Exercise goal: Below is some material. Give back only the lines from the line with "В СОЦІАЛЬНИХ МЕРЕЖАХ" up to and including the line with "Uroclinic: innovazione ed", changing "Post recenti" to "Articoli recenti" and leaving everything else unchanged.

_____

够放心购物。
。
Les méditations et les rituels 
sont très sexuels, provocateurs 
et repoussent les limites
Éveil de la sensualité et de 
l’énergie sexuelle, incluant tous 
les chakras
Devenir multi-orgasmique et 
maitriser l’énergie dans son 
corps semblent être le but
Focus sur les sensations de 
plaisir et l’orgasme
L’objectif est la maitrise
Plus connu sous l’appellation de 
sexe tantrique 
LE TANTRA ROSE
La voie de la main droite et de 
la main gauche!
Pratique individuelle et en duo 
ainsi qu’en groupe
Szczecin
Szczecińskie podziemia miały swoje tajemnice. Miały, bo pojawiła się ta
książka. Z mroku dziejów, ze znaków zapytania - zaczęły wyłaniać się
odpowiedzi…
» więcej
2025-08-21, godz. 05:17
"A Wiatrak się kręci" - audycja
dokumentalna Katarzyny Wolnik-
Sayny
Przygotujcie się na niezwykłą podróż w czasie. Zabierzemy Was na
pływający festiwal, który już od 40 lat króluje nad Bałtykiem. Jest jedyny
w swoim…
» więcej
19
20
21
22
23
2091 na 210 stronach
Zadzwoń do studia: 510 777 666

_____

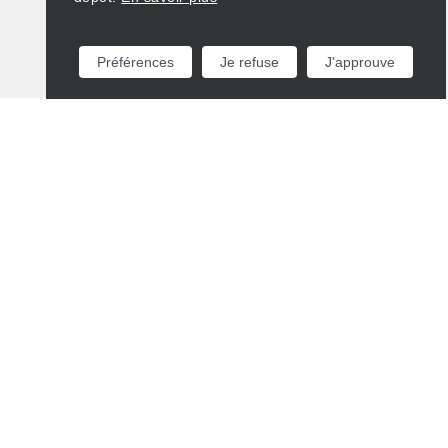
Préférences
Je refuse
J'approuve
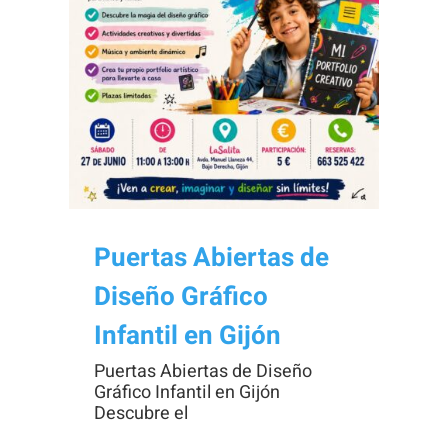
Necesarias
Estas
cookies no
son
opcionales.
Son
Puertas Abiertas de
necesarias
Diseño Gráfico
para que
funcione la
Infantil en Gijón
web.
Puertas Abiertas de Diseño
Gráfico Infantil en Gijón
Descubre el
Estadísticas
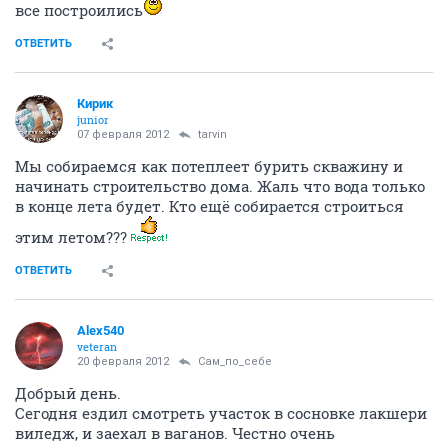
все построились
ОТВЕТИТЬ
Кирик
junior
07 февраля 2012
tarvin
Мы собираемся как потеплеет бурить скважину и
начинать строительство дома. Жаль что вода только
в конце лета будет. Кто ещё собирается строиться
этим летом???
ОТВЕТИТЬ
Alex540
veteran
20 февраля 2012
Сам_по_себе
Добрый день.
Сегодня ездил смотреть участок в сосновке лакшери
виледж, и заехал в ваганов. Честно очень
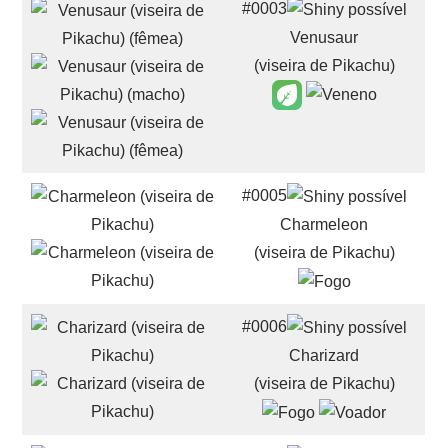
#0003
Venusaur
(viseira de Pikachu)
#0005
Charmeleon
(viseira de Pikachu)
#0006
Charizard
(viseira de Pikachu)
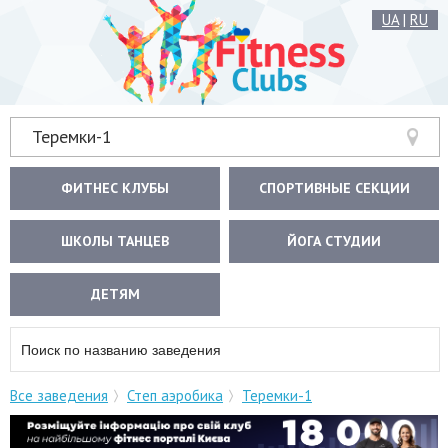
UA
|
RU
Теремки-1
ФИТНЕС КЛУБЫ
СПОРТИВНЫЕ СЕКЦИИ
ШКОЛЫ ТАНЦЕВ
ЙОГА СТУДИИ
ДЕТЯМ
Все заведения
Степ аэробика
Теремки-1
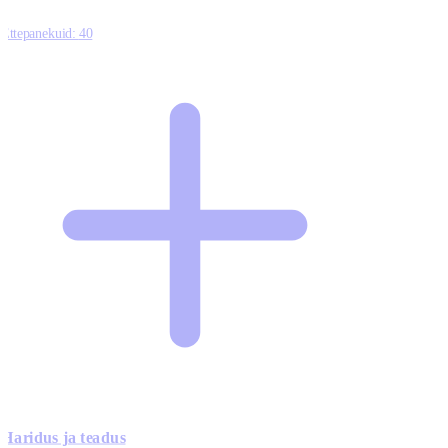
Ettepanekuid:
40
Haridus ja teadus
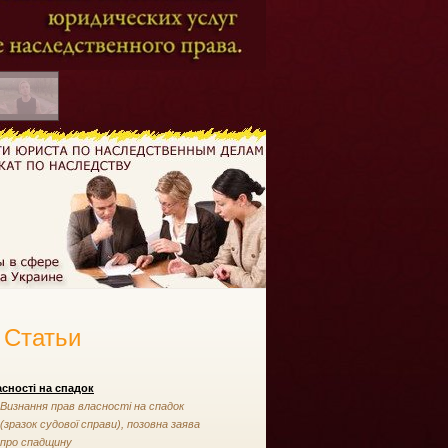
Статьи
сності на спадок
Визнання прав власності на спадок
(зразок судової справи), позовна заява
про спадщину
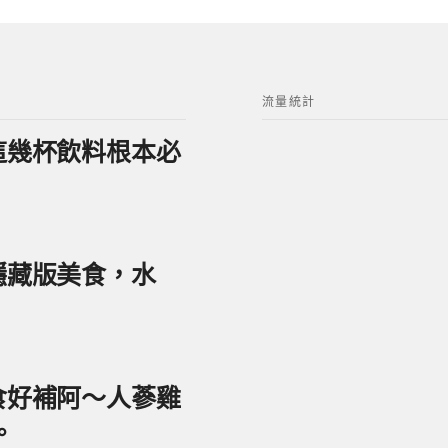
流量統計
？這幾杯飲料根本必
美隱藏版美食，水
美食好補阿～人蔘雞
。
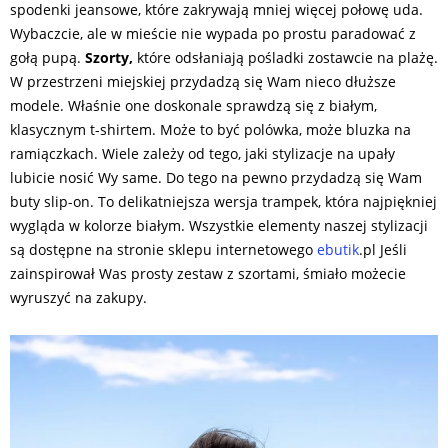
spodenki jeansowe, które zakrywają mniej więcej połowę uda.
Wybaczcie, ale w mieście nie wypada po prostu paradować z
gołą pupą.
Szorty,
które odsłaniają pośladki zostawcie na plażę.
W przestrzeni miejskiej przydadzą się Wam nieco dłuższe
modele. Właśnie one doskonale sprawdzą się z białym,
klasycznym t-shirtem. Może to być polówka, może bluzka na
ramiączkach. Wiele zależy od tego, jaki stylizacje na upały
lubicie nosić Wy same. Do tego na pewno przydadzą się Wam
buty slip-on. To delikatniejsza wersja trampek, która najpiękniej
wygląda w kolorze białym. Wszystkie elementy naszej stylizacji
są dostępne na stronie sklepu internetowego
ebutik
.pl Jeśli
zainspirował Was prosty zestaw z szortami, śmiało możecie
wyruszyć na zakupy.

_____

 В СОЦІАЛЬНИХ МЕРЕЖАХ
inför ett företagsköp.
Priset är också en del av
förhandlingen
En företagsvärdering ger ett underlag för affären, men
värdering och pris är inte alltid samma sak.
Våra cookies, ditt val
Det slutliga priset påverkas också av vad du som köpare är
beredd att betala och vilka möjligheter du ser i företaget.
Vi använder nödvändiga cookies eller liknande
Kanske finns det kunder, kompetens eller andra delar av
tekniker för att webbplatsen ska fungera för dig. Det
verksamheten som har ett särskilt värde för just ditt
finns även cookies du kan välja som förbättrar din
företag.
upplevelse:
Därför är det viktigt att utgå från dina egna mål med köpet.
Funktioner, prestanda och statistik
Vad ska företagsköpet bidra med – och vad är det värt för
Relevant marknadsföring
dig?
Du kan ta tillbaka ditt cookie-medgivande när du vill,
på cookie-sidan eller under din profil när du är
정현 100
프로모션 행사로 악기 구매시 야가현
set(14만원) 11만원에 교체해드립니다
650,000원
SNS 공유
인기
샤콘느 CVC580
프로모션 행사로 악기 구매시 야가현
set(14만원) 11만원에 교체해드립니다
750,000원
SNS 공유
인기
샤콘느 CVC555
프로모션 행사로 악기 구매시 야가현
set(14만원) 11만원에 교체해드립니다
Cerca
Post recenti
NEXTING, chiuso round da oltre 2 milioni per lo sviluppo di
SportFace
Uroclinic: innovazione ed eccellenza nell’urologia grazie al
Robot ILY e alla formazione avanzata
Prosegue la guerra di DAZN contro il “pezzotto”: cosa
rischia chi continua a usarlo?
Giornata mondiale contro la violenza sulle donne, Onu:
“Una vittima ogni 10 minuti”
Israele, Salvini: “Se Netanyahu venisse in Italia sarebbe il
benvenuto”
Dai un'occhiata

_____

Completed exercise:
 В СОЦІАЛЬНИХ МЕРЕЖАХ
inför ett företagsköp.
Priset är också en del av
förhandlingen
En företagsvärdering ger ett underlag för affären, men
värdering och pris är inte alltid samma sak.
Våra cookies, ditt val
Det slutliga priset påverkas också av vad du som köpare är
beredd att betala och vilka möjligheter du ser i företaget.
Vi använder nödvändiga cookies eller liknande
Kanske finns det kunder, kompetens eller andra delar av
tekniker för att webbplatsen ska fungera för dig. Det
verksamheten som har ett särskilt värde för just ditt
finns även cookies du kan välja som förbättrar din
företag.
upplevelse:
Därför är det viktigt att utgå från dina egna mål med köpet.
Funktioner, prestanda och statistik
Vad ska företagsköpet bidra med – och vad är det värt för
Relevant marknadsföring
dig?
Du kan ta tillbaka ditt cookie-medgivande när du vill,
på cookie-sidan eller under din profil när du är
정현 100
프로모션 행사로 악기 구매시 야가현
set(14만원) 11만원에 교체해드립니다
650,000원
SNS 공유
인기
샤콘느 CVC580
프로모션 행사로 악기 구매시 야가현
set(14만원) 11만원에 교체해드립니다
750,000원
SNS 공유
인기
샤콘느 CVC555
프로모션 행사로 악기 구매시 야가현
set(14만원) 11만원에 교체해드립니다
Cerca
Articoli recenti
NEXTING, chiuso round da oltre 2 milioni per lo sviluppo di
SportFace
Uroclinic: innovazione ed eccellenza nell’urologia grazie al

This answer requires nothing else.